ANCHORAGE, Alaska -- Alaskans in the Chugach Rural Educational Attendance Area (REAA), the Matanuska Susitna and Denali Boroughs, and the City of Hooper Bay have witnessed how disasters threaten more than personal property and homes. The Hooper Bay fire Aug. 3-4, and the flooding, landslides and mudslides of Aug. 15-25 damaged public buildings, utility systems, bridges and highways, not to mention disrupting communications and emergency services.
President Bush signed two Federal disaster declarations in October authorizing the release of grants through the Federal Emergency Management Agency's (FEMA) Public Assistance (PA) program to help these communities recover. These grants are available for local governments, State agencies, Indian tribes, Alaska native villages, and certain private non-profit organizations.
"The Presidential declarations opened the door to FEMA grants that help public entities with reconstruction of their infrastructure," said Bill Lokey, Federal Coordinating Officer for these disasters. "The PA Program strengthens communities which do not have the means or resources to bounce back from a disaster, helping to ensure a community's important public needs are met."
To date, three government entities have applied for help with losses from the Hooper Bay fire, and 12 have initiated project worksheets to recover costs from the August flood.

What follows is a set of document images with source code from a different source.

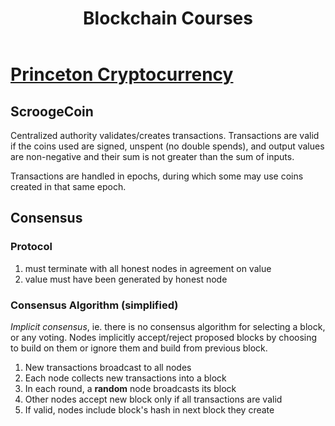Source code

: #+TITLE: Blockchain Courses

* [[https://www.coursera.org/learn/cryptocurrency/home/welcome][Princeton Cryptocurrency]]
** ScroogeCoin
Centralized authority validates/creates transactions. Transactions are valid if
the coins used are signed, unspent (no double spends), and output values are
non-negative and their sum is not greater than the sum of inputs.

Transactions are handled in epochs, during which some may use coins created in
that same epoch.

** Consensus
*** Protocol
1. must terminate with all honest nodes in agreement on value
2. value must have been generated by honest node
   
*** Consensus Algorithm (simplified)
/Implicit consensus/, ie. there is no consensus algorithm for selecting a block,
or any voting. Nodes implicitly accept/reject proposed blocks by choosing to
build on them or ignore them and build from previous block.

1. New transactions broadcast to all nodes
2. Each node collects new transactions into a block
3. In each round, a *random* node broadcasts its block
4. Other nodes accept new block only if all transactions are valid
5. If valid, nodes include block's hash in next block they create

FEMA's disaster grants to Alaska are based on a 75 percent federal reimbursement, with the State accepting responsibility for the remaining 25 percent. As eligible projects are approved, FEMA obligates the funds to the State for administration to the applicant.
In addition to disaster recovery, the Public Assistance program further helps communities by encouraging protection from future damage. The program provides assistance to include hazard mitigation measures as part of repairing damaged facilities during the recovery period. Site-specific retrofitting, or other steps taken to protect against future damage, might be included in the work if the applicant can demonstrate a favorable cost-benefit ratio.
FEMA manages federal response and recovery efforts following any national incident, initiates mitigation activities and manages the National Flood Insurance Program. FEMA works closely with State and local emergency managers, law enforcement personnel, firefighters, and other first responders. FEMA became part of the U.S. Department of Homeland Security on March 1, 2003.